● **About this task**
Once you have read the records below, write them all out exactly as given.

Recorded data
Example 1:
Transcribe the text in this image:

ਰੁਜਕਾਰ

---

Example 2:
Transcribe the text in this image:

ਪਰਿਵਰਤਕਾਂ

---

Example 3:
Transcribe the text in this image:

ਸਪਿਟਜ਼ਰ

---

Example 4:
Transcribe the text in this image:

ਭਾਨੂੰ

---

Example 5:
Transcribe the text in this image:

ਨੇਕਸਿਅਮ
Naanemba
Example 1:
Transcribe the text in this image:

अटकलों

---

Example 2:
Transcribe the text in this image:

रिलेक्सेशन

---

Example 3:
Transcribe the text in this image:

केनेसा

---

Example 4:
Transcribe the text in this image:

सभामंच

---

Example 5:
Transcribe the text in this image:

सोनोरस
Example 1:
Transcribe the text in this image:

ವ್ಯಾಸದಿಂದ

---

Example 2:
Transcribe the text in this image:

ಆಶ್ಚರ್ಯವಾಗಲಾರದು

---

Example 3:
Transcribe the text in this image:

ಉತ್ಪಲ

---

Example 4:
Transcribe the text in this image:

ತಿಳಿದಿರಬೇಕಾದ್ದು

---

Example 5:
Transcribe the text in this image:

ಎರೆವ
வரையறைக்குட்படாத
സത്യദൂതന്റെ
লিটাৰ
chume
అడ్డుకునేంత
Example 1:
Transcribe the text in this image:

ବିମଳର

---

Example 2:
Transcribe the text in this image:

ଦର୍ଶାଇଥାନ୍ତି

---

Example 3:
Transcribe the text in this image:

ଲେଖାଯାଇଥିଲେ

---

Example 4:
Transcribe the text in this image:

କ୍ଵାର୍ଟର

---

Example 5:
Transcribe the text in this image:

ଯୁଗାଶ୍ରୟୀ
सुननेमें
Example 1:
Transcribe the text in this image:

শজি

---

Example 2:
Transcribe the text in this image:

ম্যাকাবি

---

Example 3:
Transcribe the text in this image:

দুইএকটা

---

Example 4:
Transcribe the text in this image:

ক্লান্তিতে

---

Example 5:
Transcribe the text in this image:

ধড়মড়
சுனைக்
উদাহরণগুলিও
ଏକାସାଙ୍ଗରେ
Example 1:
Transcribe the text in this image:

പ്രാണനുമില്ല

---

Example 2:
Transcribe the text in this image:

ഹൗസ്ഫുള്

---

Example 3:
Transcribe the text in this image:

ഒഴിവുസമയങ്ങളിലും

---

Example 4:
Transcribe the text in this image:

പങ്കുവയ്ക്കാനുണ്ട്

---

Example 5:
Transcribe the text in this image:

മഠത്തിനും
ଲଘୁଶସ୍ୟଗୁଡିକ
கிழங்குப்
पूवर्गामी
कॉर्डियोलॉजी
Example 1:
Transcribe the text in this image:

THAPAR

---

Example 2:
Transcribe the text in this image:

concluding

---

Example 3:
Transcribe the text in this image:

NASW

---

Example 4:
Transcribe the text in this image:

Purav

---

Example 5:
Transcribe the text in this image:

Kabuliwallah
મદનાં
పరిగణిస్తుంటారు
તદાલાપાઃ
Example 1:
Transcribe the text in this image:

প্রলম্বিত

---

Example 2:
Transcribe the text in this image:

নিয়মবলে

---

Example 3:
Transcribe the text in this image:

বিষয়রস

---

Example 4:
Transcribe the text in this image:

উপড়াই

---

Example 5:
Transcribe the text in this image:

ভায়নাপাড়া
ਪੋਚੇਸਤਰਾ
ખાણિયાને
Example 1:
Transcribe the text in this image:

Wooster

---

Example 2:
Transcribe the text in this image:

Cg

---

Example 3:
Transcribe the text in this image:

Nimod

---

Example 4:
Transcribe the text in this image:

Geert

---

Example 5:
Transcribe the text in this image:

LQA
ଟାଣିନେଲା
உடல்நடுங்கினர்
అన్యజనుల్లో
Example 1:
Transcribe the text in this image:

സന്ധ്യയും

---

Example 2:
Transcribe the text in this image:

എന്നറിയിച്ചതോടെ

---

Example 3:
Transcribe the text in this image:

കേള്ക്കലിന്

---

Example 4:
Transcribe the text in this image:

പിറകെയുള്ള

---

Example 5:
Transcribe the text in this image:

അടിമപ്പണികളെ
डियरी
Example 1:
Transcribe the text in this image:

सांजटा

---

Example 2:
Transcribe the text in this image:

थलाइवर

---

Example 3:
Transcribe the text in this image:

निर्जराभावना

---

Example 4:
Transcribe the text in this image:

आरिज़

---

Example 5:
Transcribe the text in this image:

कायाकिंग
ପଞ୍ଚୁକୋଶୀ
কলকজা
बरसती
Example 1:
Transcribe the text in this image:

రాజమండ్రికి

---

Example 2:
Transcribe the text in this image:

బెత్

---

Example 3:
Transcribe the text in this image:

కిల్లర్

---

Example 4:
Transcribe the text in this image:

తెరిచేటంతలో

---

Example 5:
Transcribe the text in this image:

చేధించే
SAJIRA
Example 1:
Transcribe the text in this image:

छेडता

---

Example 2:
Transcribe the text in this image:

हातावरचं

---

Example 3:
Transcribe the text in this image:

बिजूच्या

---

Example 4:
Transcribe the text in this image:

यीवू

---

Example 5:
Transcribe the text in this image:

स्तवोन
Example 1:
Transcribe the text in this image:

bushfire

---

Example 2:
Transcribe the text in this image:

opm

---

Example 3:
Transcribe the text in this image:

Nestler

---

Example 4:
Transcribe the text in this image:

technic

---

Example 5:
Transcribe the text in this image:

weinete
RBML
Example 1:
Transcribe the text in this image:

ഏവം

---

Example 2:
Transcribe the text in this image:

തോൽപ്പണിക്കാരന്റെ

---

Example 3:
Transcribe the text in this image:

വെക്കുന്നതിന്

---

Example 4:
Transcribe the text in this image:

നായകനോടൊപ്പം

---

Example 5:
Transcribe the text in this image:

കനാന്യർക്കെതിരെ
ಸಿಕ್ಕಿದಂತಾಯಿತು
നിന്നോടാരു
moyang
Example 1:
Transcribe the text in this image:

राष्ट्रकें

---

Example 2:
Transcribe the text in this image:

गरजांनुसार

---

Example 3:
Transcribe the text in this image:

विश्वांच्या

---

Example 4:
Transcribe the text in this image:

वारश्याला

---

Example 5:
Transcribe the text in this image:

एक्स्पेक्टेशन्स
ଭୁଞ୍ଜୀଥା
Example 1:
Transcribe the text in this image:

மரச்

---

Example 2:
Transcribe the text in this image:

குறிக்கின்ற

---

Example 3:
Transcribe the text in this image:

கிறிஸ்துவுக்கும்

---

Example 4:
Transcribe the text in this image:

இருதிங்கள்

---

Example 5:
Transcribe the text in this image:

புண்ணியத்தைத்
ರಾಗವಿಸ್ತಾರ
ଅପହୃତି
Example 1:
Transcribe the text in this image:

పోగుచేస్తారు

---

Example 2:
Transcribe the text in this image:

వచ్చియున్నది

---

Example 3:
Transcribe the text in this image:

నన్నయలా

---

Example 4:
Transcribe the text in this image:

● **Exercise result**
Example 1:
Transcribe the text in this image:

ਰੁਜਕਾਰ

---

Example 2:
Transcribe the text in this image:

ਪਰਿਵਰਤਕਾਂ

---

Example 3:
Transcribe the text in this image:

ਸਪਿਟਜ਼ਰ

---

Example 4:
Transcribe the text in this image:

ਭਾਨੂੰ

---

Example 5:
Transcribe the text in this image:

ਨੇਕਸਿਅਮ
Naanemba
Example 1:
Transcribe the text in this image:

अटकलों

---

Example 2:
Transcribe the text in this image:

रिलेक्सेशन

---

Example 3:
Transcribe the text in this image:

केनेसा

---

Example 4:
Transcribe the text in this image:

सभामंच

---

Example 5:
Transcribe the text in this image:

सोनोरस
Example 1:
Transcribe the text in this image:

ವ್ಯಾಸದಿಂದ

---

Example 2:
Transcribe the text in this image:

ಆಶ್ಚರ್ಯವಾಗಲಾರದು

---

Example 3:
Transcribe the text in this image:

ಉತ್ಪಲ

---

Example 4:
Transcribe the text in this image:

ತಿಳಿದಿರಬೇಕಾದ್ದು

---

Example 5:
Transcribe the text in this image:

ಎರೆವ
வரையறைக்குட்படாத
സത്യദൂതന്റെ
লিটাৰ
chume
అడ్డుకునేంత
Example 1:
Transcribe the text in this image:

ବିମଳର

---

Example 2:
Transcribe the text in this image:

ଦର୍ଶାଇଥାନ୍ତି

---

Example 3:
Transcribe the text in this image:

ଲେଖାଯାଇଥିଲେ

---

Example 4:
Transcribe the text in this image:

କ୍ଵାର୍ଟର

---

Example 5:
Transcribe the text in this image:

ଯୁଗାଶ୍ରୟୀ
सुननेमें
Example 1:
Transcribe the text in this image:

শজি

---

Example 2:
Transcribe the text in this image:

ম্যাকাবি

---

Example 3:
Transcribe the text in this image:

দুইএকটা

---

Example 4:
Transcribe the text in this image:

ক্লান্তিতে

---

Example 5:
Transcribe the text in this image:

ধড়মড়
சுனைக்
উদাহরণগুলিও
ଏକାସାଙ୍ଗରେ
Example 1:
Transcribe the text in this image:

പ്രാണനുമില്ല

---

Example 2:
Transcribe the text in this image:

ഹൗസ്ഫുള്

---

Example 3:
Transcribe the text in this image:

ഒഴിവുസമയങ്ങളിലും

---

Example 4:
Transcribe the text in this image:

പങ്കുവയ്ക്കാനുണ്ട്

---

Example 5:
Transcribe the text in this image:

മഠത്തിനും
ଲଘୁଶସ୍ୟଗୁଡିକ
கிழங்குப்
पूवर्गामी
कॉर्डियोलॉजी
Example 1:
Transcribe the text in this image:

THAPAR

---

Example 2:
Transcribe the text in this image:

concluding

---

Example 3:
Transcribe the text in this image:

NASW

---

Example 4:
Transcribe the text in this image:

Purav

---

Example 5:
Transcribe the text in this image:

Kabuliwallah
મદનાં
పరిగణిస్తుంటారు
તદાલાપાઃ
Example 1:
Transcribe the text in this image:

প্রলম্বিত

---

Example 2:
Transcribe the text in this image:

নিয়মবলে

---

Example 3:
Transcribe the text in this image:

বিষয়রস

---

Example 4:
Transcribe the text in this image:

উপড়াই

---

Example 5:
Transcribe the text in this image:

ভায়নাপাড়া
ਪੋਚੇਸਤਰਾ
ખાણિયાને
Example 1:
Transcribe the text in this image:

Wooster

---

Example 2:
Transcribe the text in this image:

Cg

---

Example 3:
Transcribe the text in this image:

Nimod

---

Example 4:
Transcribe the text in this image:

Geert

---

Example 5:
Transcribe the text in this image:

LQA
ଟାଣିନେଲା
உடல்நடுங்கினர்
అన్యజనుల్లో
Example 1:
Transcribe the text in this image:

സന്ധ്യയും

---

Example 2:
Transcribe the text in this image:

എന്നറിയിച്ചതോടെ

---

Example 3:
Transcribe the text in this image:

കേള്ക്കലിന്

---

Example 4:
Transcribe the text in this image:

പിറകെയുള്ള

---

Example 5:
Transcribe the text in this image:

അടിമപ്പണികളെ
डियरी
Example 1:
Transcribe the text in this image:

सांजटा

---

Example 2:
Transcribe the text in this image:

थलाइवर

---

Example 3:
Transcribe the text in this image:

निर्जराभावना

---

Example 4:
Transcribe the text in this image:

आरिज़

---

Example 5:
Transcribe the text in this image:

कायाकिंग
ପଞ୍ଚୁକୋଶୀ
কলকজা
बरसती
Example 1:
Transcribe the text in this image:

రాజమండ్రికి

---

Example 2:
Transcribe the text in this image:

బెత్

---

Example 3:
Transcribe the text in this image:

కిల్లర్

---

Example 4:
Transcribe the text in this image:

తెరిచేటంతలో

---

Example 5:
Transcribe the text in this image:

చేధించే
SAJIRA
Example 1:
Transcribe the text in this image:

छेडता

---

Example 2:
Transcribe the text in this image:

हातावरचं

---

Example 3:
Transcribe the text in this image:

बिजूच्या

---

Example 4:
Transcribe the text in this image:

यीवू

---

Example 5:
Transcribe the text in this image:

स्तवोन
Example 1:
Transcribe the text in this image:

bushfire

---

Example 2:
Transcribe the text in this image:

opm

---

Example 3:
Transcribe the text in this image:

Nestler

---

Example 4:
Transcribe the text in this image:

technic

---

Example 5:
Transcribe the text in this image:

weinete
RBML
Example 1:
Transcribe the text in this image:

ഏവം

---

Example 2:
Transcribe the text in this image:

തോൽപ്പണിക്കാരന്റെ

---

Example 3:
Transcribe the text in this image:

വെക്കുന്നതിന്

---

Example 4:
Transcribe the text in this image:

നായകനോടൊപ്പം

---

Example 5:
Transcribe the text in this image:

കനാന്യർക്കെതിരെ
ಸಿಕ್ಕಿದಂತಾಯಿತು
നിന്നോടാരു
moyang
Example 1:
Transcribe the text in this image:

राष्ट्रकें

---

Example 2:
Transcribe the text in this image:

गरजांनुसार

---

Example 3:
Transcribe the text in this image:

विश्वांच्या

---

Example 4:
Transcribe the text in this image:

वारश्याला

---

Example 5:
Transcribe the text in this image:

एक्स्पेक्टेशन्स
ଭୁଞ୍ଜୀଥା
Example 1:
Transcribe the text in this image:

மரச்

---

Example 2:
Transcribe the text in this image:

குறிக்கின்ற

---

Example 3:
Transcribe the text in this image:

கிறிஸ்துவுக்கும்

---

Example 4:
Transcribe the text in this image:

இருதிங்கள்

---

Example 5:
Transcribe the text in this image:

புண்ணியத்தைத்
ರಾಗವಿಸ್ತಾರ
ଅପହୃତି
Example 1:
Transcribe the text in this image:

పోగుచేస్తారు

---

Example 2:
Transcribe the text in this image:

వచ్చియున్నది

---

Example 3:
Transcribe the text in this image:

నన్నయలా

---

Example 4:
Transcribe the text in this image:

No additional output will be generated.